Shanghai disease control officer lays down law defending quarantine measures

COVID-19 outbreak in Shanghai
A worker in a protective suit helps an old man with a wheelchair during lockdown amid the coronavirus disease (COVID-19) pandemic, in Shanghai, China, May 5, 2022. REUTERS/Aly Song/File Photo

SHANGHAI, May 11 (Reuters) - An official with Shanghai's disease control centre defended the strict imposition of COVID quarantine measures, rejecting accusations from critics that officials were overstepping their authority.

In a battle to stifle China's largest COVID-19 outbreak, Shanghai has forced neighbours of positive cases to move into central quarantine facilities, even if they have tested negative, spurring outrage and raising questions of legality among residents and experts.

"The policies we are implementing right now are in accordance with the relevant laws and regulations," Sun Xiaodong, the deputy director of the Shanghai Municipal Center for Disease Control and Prevention (CDC), told a media briefing,

Sun said a clause in China's infectious disease law says that every individual was obliged to comply with measures adopted by the CDC and other health care agencies to prevent the spread of disease.

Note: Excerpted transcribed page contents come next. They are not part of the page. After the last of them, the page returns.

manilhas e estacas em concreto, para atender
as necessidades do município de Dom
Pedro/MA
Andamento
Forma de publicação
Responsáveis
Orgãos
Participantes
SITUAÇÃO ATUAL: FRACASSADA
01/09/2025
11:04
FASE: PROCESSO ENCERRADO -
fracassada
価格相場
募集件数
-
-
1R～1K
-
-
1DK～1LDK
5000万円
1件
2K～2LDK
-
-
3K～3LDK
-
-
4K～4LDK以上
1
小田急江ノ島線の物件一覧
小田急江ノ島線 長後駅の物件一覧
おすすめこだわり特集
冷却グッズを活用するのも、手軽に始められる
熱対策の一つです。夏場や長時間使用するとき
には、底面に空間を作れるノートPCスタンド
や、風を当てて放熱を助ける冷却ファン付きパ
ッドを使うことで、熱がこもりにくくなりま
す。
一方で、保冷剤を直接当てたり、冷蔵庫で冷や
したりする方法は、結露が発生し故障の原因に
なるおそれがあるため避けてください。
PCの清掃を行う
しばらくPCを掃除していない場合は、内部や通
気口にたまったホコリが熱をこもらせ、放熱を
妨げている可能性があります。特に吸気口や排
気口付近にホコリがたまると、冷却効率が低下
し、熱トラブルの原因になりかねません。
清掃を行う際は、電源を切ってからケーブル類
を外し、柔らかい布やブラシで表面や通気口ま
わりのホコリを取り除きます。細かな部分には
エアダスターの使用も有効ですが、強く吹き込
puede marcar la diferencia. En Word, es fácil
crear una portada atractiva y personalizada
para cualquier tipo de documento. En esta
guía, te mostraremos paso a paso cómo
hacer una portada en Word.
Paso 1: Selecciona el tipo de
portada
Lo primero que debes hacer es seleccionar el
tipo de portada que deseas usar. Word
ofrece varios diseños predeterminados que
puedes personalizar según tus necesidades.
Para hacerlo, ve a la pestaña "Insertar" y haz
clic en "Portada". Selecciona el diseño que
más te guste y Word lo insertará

"These obligations include complying with epidemiologial investigations, testing and sampling and obeying quarantine requirements," he said. There are also clear provisions in China's emergency management regulations, he added.

Social media has been flooded with accounts of Shanghai authorities not only forcing neighbours into quarantine hospitals but even demanding that they hand over the keys to their homes so they can be disinfected.

China is concerned that the virus can spread through shared sewage or ventilation channels.

Asked about the measures at a briefing on Tuesday, Sun said people who shared kitchens and bathrooms with positive cases were deemed "close contacts". He said the measures were not being implemented in a "one size fits all" manner and would depend on a building's particular circumstances.

Tong Zhiwei, professor of constitutional law at Shanghai's East China University of Political Science and Law, said the measures were illegal and should be "stopped immediately".

Tong said local leaders formed a "bad habit" of "using power to the extreme" during emergencies. His comments were widely circulated on China's closely watched social media on Sunday but were subsequently deleted.